### Exercise text
Trump Versus Twitter

President Donald Trump met with head “Twitter” honcho Jack Dorsey on Tuesday, and it made for a lively discussion. According a a “tweet” from “Twitter” the two were to talk about “protecting the health of the public conversation ahead of the 2020 election and efforts underway to respond the opioid crisis,” but much of it was reportedly spent with Trump’s gripes about his favorite way of speaking directly to the public.
Trump’s battles with the old-fashioned print and broadcast media are well known, but he’s also been picking fights with all the newfangled social media and the rest of the internet industry. He’s accused Facebook of suppressing his supporters’ voices, charged the Google search engine with directing its users to unfavorable stories, and told reporters that the government “might have to do something about it.” He’s now complaining that the number of his “Twitter” “followers,” who automatically see Trump’s “tweets” on their computers or tablets or smart phones or whatever other kind of device they’ve devised, is lately falling.
Trump takes his crowd sizes and poll numbers and television ratings “Twitter” following personally, so we can imagine he was none too pleased, and implying that he would do something about it. Dorsey, a slim and bearded and hippy-looking of typical Silicon Valley youthfulness, who despite having more billions in net worth than Trump probably has was unable to purchase a neck tie for his Oval Office meeting, did not seem intimidated in videos and photographs the old media printed and broadcast.

### Using the information
1. According to the article on Trump and Twitter, what is Trump now complaining about regarding his Twitter followers?
2. Can you sum up the article on Trump and Twitter in two sentences?
3. Do these statements agree with the article on Trump and Twitter? Answer yes or no for each, quoting the deciding words. (a) Dorsey did not seem intimidated in videos and photographs of the meeting. (b) Dorsey wore a neck tie to the Oval Office meeting. (c) Trump accused Google of suppressing his supporters' voices.

### Data for analysis
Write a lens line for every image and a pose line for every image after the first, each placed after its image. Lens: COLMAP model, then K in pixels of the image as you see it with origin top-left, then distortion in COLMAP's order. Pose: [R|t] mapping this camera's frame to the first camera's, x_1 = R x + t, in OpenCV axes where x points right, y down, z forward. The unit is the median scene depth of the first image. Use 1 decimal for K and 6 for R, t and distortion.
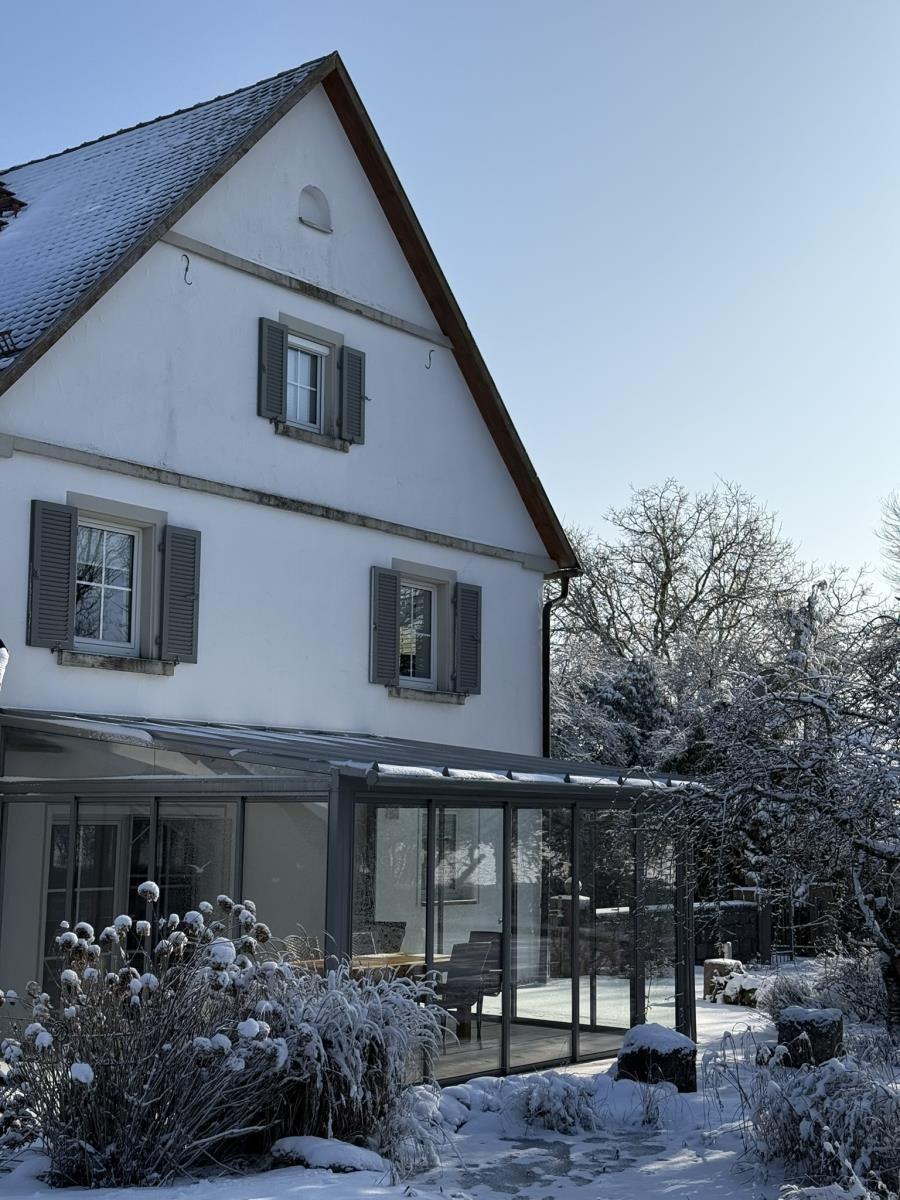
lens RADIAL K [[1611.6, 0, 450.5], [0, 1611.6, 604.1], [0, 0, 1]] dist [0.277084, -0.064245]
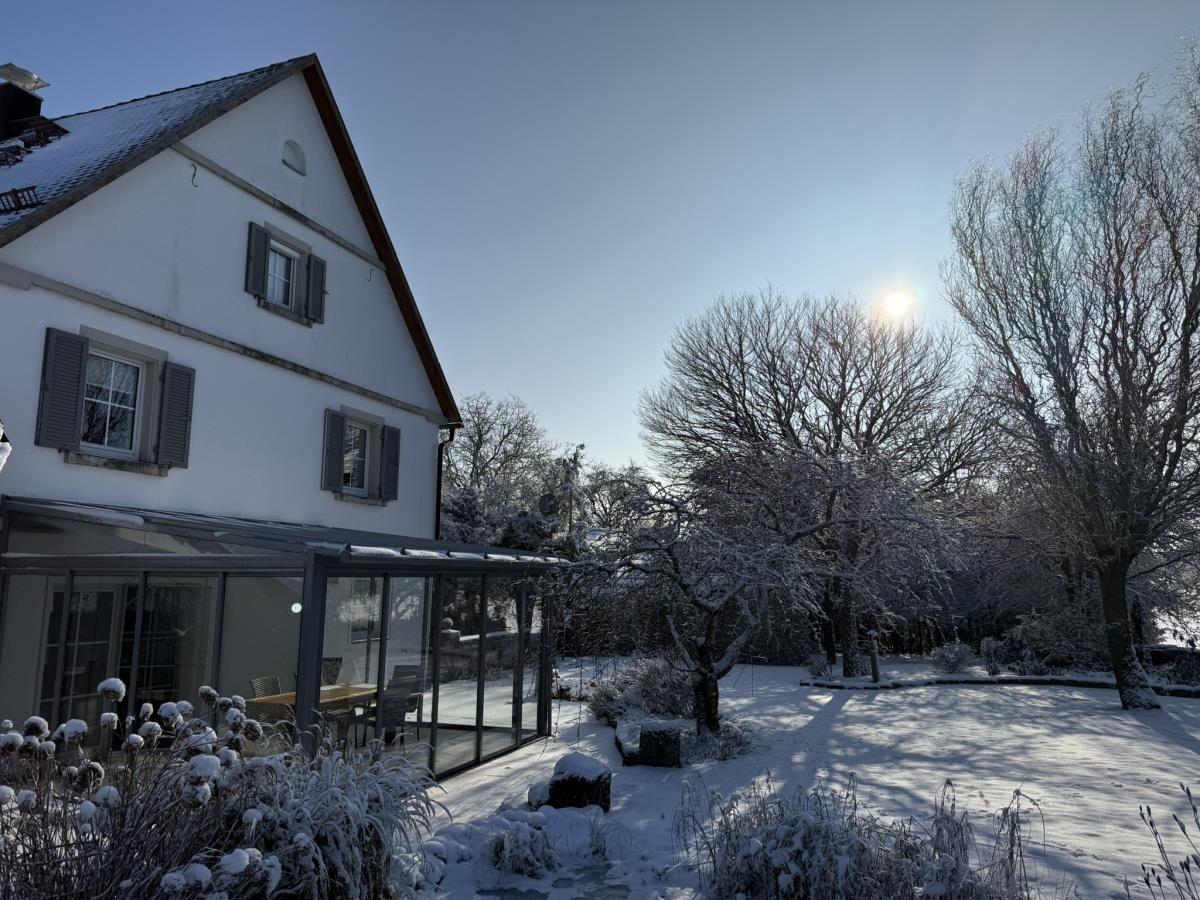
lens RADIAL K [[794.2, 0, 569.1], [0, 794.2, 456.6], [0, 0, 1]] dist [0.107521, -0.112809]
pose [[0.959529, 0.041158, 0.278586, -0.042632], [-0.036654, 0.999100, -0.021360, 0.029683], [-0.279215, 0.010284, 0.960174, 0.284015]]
--
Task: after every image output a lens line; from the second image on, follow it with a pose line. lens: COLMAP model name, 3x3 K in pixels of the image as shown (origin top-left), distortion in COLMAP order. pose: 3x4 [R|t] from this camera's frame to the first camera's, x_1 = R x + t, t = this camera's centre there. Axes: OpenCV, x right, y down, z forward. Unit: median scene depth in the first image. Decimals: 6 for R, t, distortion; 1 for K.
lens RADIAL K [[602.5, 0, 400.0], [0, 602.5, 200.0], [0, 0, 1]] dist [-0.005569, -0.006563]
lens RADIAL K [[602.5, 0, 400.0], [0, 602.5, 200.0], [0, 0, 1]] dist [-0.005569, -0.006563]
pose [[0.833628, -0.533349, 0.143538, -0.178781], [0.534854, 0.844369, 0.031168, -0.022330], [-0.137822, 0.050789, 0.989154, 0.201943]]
* * *
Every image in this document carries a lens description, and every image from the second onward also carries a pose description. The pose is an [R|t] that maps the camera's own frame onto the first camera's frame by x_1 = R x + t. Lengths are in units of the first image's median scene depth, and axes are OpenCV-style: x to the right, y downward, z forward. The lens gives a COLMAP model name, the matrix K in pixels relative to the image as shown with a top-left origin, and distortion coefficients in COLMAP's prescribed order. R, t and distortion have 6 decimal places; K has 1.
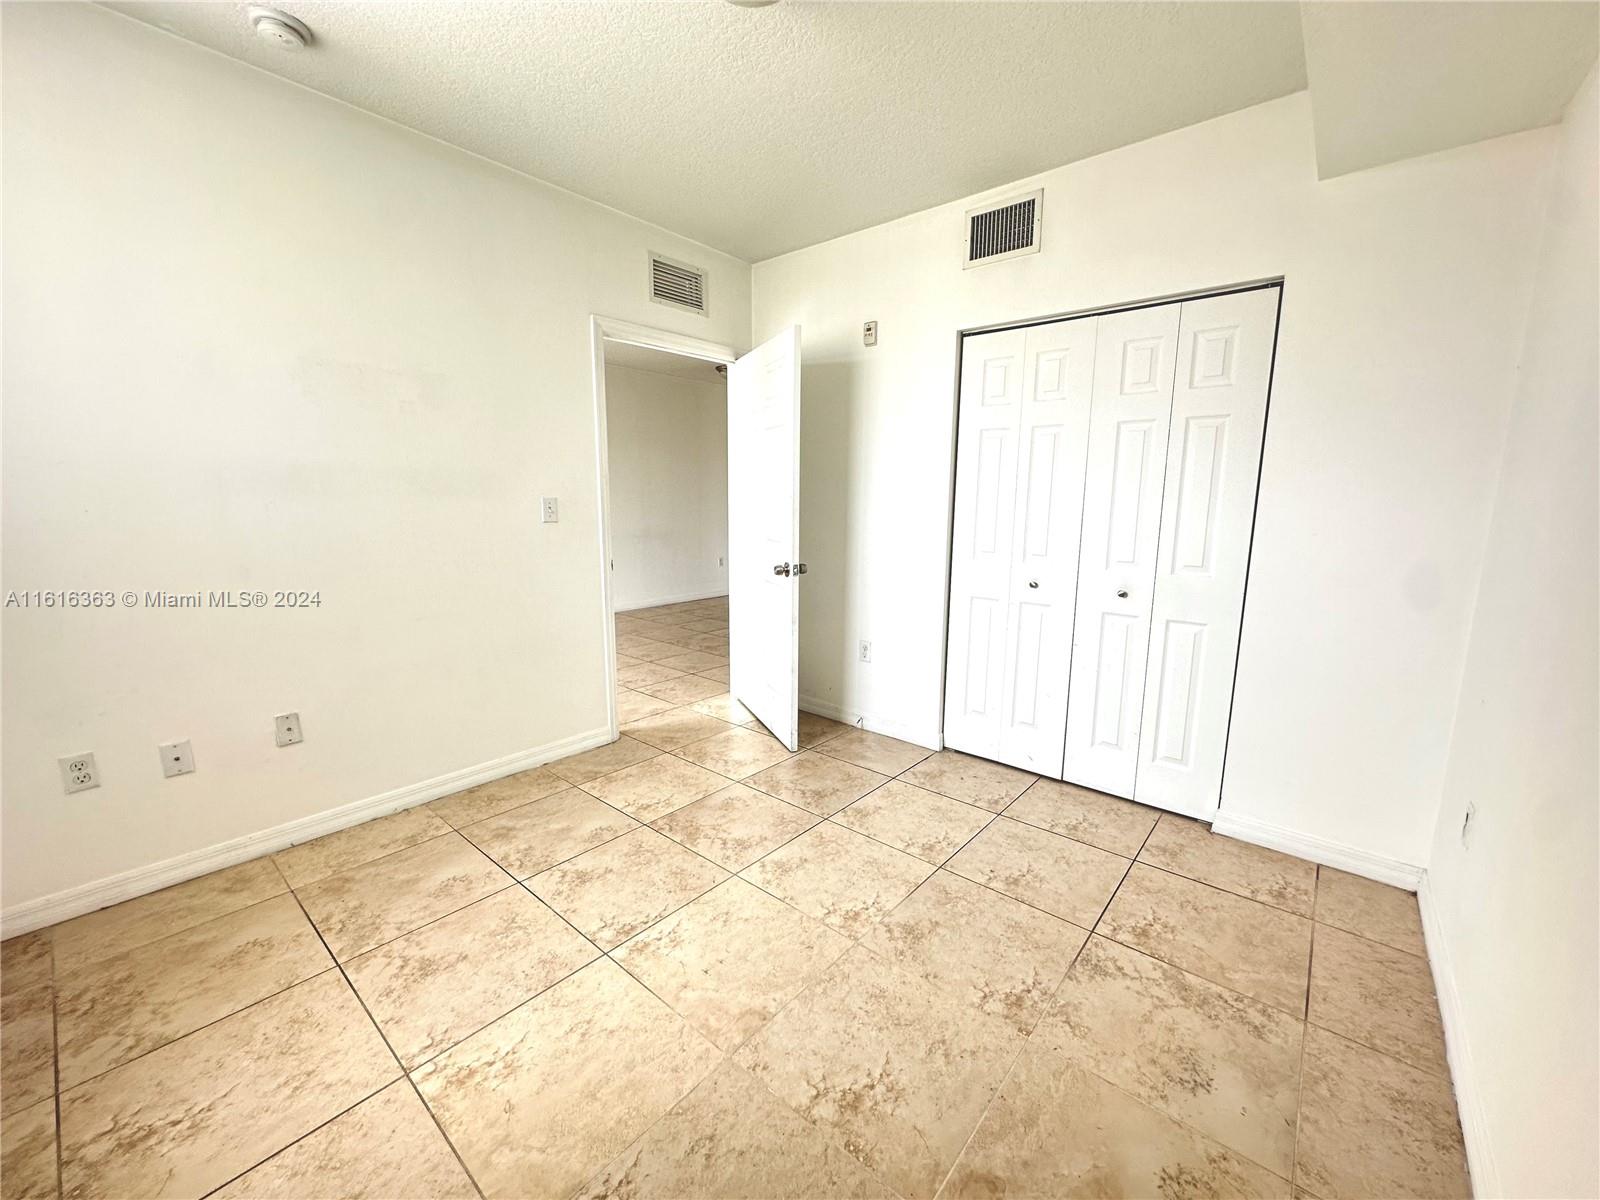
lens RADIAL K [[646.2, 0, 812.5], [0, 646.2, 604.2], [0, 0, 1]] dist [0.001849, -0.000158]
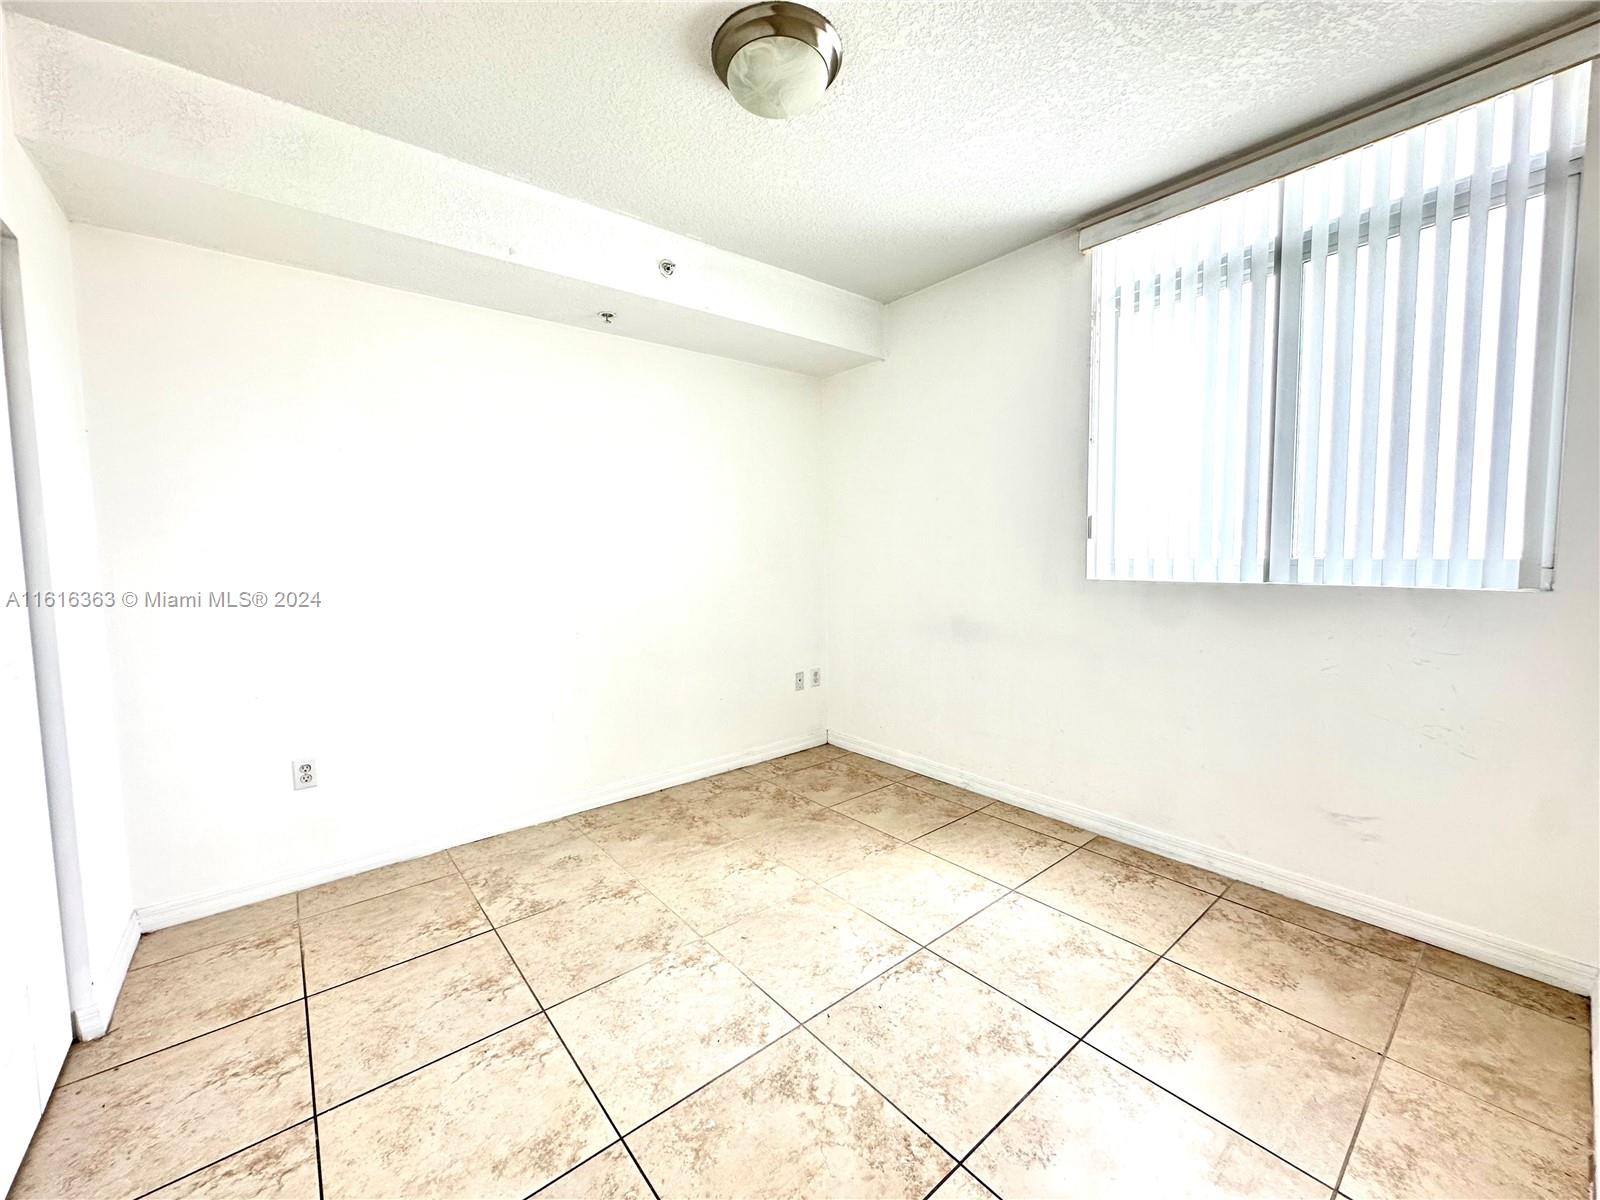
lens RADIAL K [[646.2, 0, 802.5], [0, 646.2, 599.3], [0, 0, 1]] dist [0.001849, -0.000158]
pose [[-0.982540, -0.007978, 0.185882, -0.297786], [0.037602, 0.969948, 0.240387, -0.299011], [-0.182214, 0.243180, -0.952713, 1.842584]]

### Exercise responses
1. He is complaining that the number of his followers is lately falling.

2. President Trump met Twitter head Jack Dorsey on Tuesday, and much of the meeting was reportedly spent on Trump's gripes about Twitter. Besides his well-known battles with print and broadcast media, Trump has accused Facebook of suppressing his supporters' voices, charged Google with directing users to unfavorable stories, and is now complaining that his Twitter following is falling.

3.
(a) Yes: "did not seem intimidated in videos and photographs"
(b) No: "was unable to purchase a neck tie for his Oval Office meeting"
(c) No: "charged the Google search engine with directing its users to unfavorable stories"